_SUPPLIED MATERIAL_
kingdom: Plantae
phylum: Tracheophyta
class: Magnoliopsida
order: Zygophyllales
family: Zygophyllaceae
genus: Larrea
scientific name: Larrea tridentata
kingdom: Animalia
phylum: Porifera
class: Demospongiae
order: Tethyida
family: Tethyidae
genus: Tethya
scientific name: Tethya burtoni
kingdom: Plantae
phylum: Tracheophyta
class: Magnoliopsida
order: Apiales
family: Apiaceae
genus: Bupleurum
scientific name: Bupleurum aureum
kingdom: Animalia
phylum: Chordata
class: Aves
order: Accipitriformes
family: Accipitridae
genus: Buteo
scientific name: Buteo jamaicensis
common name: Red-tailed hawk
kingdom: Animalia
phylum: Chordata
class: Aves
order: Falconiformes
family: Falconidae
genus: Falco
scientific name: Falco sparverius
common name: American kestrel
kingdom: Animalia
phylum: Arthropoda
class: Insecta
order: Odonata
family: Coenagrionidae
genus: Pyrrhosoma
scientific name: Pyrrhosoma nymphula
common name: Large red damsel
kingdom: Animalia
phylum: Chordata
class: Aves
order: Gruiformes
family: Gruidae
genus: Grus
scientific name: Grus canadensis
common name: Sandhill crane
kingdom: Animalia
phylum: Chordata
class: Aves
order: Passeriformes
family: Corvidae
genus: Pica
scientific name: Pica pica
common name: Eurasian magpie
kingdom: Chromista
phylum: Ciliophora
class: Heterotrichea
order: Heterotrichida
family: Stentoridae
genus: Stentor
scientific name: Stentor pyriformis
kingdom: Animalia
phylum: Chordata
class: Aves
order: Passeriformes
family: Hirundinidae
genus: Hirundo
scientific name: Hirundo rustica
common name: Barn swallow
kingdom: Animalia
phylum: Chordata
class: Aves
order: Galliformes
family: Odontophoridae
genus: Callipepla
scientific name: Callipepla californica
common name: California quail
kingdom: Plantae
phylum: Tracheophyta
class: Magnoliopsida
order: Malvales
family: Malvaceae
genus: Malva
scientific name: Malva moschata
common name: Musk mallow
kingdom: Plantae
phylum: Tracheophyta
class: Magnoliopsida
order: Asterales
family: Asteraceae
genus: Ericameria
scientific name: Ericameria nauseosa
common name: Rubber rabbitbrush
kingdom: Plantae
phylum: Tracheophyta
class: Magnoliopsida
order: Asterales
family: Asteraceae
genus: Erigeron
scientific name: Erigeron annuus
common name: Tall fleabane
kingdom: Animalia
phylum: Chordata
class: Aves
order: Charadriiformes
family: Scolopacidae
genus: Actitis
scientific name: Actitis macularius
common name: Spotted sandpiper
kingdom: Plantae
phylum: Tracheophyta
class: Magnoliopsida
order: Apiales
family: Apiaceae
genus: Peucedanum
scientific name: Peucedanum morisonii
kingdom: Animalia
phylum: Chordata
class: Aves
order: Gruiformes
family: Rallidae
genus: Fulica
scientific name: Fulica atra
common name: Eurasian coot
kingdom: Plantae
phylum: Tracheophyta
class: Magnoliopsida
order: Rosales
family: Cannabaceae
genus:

_WHAT THE TASK REQUIRES_
Recast the listing's lines from the one containing "family: Accipitridae" through the one containing "common name: Sandhill crane", both ends included, as a Markdown table with the columns No. and Entry. Number each row and omit any blank lines.

_FINAL RESULT_
| No. | Entry |
|---|---|
| 1 | family: Accipitridae |
| 2 | genus: Buteo |
| 3 | scientific name: Buteo jamaicensis |
| 4 | common name: Red-tailed hawk |
| 5 | kingdom: Animalia |
| 6 | phylum: Chordata |
| 7 | class: Aves |
| 8 | order: Falconiformes |
| 9 | family: Falconidae |
| 10 | genus: Falco |
| 11 | scientific name: Falco sparverius |
| 12 | common name: American kestrel |
| 13 | kingdom: Animalia |
| 14 | phylum: Arthropoda |
| 15 | class: Insecta |
| 16 | order: Odonata |
| 17 | family: Coenagrionidae |
| 18 | genus: Pyrrhosoma |
| 19 | scientific name: Pyrrhosoma nymphula |
| 20 | common name: Large red damsel |
| 21 | kingdom: Animalia |
| 22 | phylum: Chordata |
| 23 | class: Aves |
| 24 | order: Gruiformes |
| 25 | family: Gruidae |
| 26 | genus: Grus |
| 27 | scientific name: Grus canadensis |
| 28 | common name: Sandhill crane |